Currie Geoffrey M, Iqbal Basit M
Charles Sturt University, Australia.
Gujranwala Institute of Nuclear Medicine & Radiotherapy.
J Nucl Med Technol. 2021 Dec 7. doi: 10.2967/jnmt.121.263081.
While normal ranges for Tc thyroid percentage uptake vary, the seemingly intuitive evaluation of thyroid function does not reflect the complexity of thyroid pathology and biochemical status. The emergence of artificial intelligence (AI) in nuclear medicine has driven problem solving associated with logic and reasoning that warrant re-examination of established benchmarks in thyroid functional assessment. There were 123 patients retrospectively analysed in the study sample comparing scintigraphic findings to grounded truth established through biochemistry status. Conventional statistical approaches were used in conjunction with an artificial neural network (ANN) to determine predictors of thyroid function from data features. A convolutional neural network (CNN) was also used to extract features from the input tensor (images). Analysis was confounded by sub-clinical hyperthyroidism, primary hypothyroidism, sub-clinical hypothyroidism and T3 toxicosis. Binary accuracy for identifying hyperthyroidism was highest for thyroid uptake classification using a threshold of 4.5% (82.6%), followed by pooled physician 6interpretation with the aid of uptake values (82.3%). Visual evaluation without quantitative values reduced accuracy to 61.0% for pooled physician determinations and 61.4% classifying on the basis of thyroid gland intensity relative to salivary glands. The machine learning (ML) algorithm produced 84.6% accuracy, however, this included biochemistry features not available to the semantic analysis. The deep learning (DL) algorithm had an accuracy of 80.5% based on image inputs alone. Thyroid scintigraphy is useful in identifying hyperthyroid patients suitable for radioiodine therapy when using an appropriately validated cut-off for the patient population (4.5% in this population). ML ANN algorithms can be developed to improve accuracy as second readers systems when biochemistry results are available. DL CNN algorithms can be developed to improve accuracy in the absence of biochemistry results. ML and DL do not displace the role of the physician in thyroid scintigraphy but could be used as second reader systems to minimize errors and increase confidence.

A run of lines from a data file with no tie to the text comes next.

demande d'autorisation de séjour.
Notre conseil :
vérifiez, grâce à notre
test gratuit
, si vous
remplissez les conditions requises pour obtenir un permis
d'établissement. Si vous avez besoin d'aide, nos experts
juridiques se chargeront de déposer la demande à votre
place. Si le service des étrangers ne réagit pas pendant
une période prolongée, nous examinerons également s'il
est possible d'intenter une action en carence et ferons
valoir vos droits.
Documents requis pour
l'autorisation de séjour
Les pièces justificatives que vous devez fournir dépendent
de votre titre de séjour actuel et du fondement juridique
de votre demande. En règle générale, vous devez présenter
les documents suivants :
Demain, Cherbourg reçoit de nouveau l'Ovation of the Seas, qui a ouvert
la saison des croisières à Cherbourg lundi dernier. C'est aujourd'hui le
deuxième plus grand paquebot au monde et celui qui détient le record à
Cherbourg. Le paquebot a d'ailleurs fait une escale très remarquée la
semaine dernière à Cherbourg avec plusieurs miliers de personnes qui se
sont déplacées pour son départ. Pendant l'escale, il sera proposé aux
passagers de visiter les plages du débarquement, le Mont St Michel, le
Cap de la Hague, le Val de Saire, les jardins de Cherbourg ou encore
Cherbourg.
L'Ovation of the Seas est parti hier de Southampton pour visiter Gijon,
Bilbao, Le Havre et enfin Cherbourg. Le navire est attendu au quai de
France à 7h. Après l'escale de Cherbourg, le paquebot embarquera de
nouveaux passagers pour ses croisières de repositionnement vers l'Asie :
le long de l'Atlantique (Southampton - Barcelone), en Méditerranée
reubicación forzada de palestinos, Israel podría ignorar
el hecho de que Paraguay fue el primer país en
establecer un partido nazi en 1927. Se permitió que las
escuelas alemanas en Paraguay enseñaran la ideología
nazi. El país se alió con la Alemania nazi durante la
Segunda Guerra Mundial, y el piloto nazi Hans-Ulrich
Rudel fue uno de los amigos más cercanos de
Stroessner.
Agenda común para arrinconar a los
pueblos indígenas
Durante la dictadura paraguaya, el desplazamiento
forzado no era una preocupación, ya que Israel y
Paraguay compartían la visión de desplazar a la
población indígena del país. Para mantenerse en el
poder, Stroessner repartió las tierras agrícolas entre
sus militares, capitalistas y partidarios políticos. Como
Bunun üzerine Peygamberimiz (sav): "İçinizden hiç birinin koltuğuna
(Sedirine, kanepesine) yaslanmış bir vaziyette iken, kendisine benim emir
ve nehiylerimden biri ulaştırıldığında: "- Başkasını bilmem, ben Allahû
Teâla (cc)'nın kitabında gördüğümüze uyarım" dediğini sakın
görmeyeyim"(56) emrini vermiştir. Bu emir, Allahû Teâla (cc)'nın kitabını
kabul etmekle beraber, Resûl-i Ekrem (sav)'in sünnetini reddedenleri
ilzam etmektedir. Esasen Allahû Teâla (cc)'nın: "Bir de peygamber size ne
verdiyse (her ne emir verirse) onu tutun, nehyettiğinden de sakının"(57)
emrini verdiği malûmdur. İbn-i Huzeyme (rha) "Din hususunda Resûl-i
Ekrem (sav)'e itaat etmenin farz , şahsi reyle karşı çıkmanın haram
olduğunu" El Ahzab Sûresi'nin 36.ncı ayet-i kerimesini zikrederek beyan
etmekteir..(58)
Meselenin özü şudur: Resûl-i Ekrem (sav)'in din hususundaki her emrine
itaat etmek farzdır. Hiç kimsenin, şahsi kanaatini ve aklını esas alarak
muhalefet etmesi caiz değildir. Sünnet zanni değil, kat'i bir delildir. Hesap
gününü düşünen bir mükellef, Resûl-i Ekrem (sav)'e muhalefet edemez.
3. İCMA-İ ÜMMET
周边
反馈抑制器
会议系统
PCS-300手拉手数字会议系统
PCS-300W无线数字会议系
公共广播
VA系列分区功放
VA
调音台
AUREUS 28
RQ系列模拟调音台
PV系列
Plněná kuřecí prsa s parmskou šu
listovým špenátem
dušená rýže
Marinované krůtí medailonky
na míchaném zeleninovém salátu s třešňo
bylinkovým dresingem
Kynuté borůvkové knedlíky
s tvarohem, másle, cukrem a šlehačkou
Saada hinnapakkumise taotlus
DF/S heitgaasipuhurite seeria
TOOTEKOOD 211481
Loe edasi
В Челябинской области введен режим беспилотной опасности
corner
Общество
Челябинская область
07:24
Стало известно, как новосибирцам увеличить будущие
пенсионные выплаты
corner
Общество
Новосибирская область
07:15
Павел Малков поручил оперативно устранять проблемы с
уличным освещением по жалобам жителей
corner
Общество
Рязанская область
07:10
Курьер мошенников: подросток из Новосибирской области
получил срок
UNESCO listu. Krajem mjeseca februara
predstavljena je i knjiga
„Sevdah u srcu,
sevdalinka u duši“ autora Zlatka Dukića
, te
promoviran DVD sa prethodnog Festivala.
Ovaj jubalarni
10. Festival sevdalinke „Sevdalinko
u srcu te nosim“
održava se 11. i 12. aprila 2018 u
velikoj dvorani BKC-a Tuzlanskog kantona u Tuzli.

虽然锝甲状腺摄取率的正常范围各不相同,但看似直观的甲状腺功能评估并不能反映甲状腺病理学和生化状态的复杂性。核医学中人工智能(AI)的出现推动了与逻辑和推理相关的问题解决,这就需要重新审视甲状腺功能评估中的既定基准。在该研究样本中,对123例患者进行了回顾性分析,将闪烁扫描结果与通过生化状态确定的基本事实进行比较。传统统计方法与人工神经网络(ANN)结合使用,从数据特征中确定甲状腺功能的预测指标。卷积神经网络(CNN)也被用于从输入张量(图像)中提取特征。分析受到亚临床甲状腺功能亢进、原发性甲状腺功能减退、亚临床甲状腺功能减退和T3中毒的干扰。使用4.5%的阈值进行甲状腺摄取分类时,识别甲状腺功能亢进的二元准确率最高(82.6%),其次是借助摄取值进行的综合医生解读(82.3%)。没有定量值的视觉评估使综合医生判断的准确率降至61.0%,基于甲状腺相对于唾液腺的强度进行分类的准确率降至61.4%。机器学习(ML)算法的准确率为84.6%,然而,这包括语义分析无法获得的生化特征。仅基于图像输入,深度学习(DL)算法的准确率为80.5%。当为患者群体使用经过适当验证的临界值(该群体为4.5%)时,甲状腺闪烁扫描有助于识别适合放射性碘治疗的甲状腺功能亢进患者。当有生化结果时,可以开发ML ANN算法作为第二阅读系统来提高准确率。在没有生化结果的情况下,可以开发DL CNN算法来提高准确率。ML和DL并不会取代医生在甲状腺闪烁扫描中的作用,但可以用作第二阅读系统,以尽量减少错误并增加信心。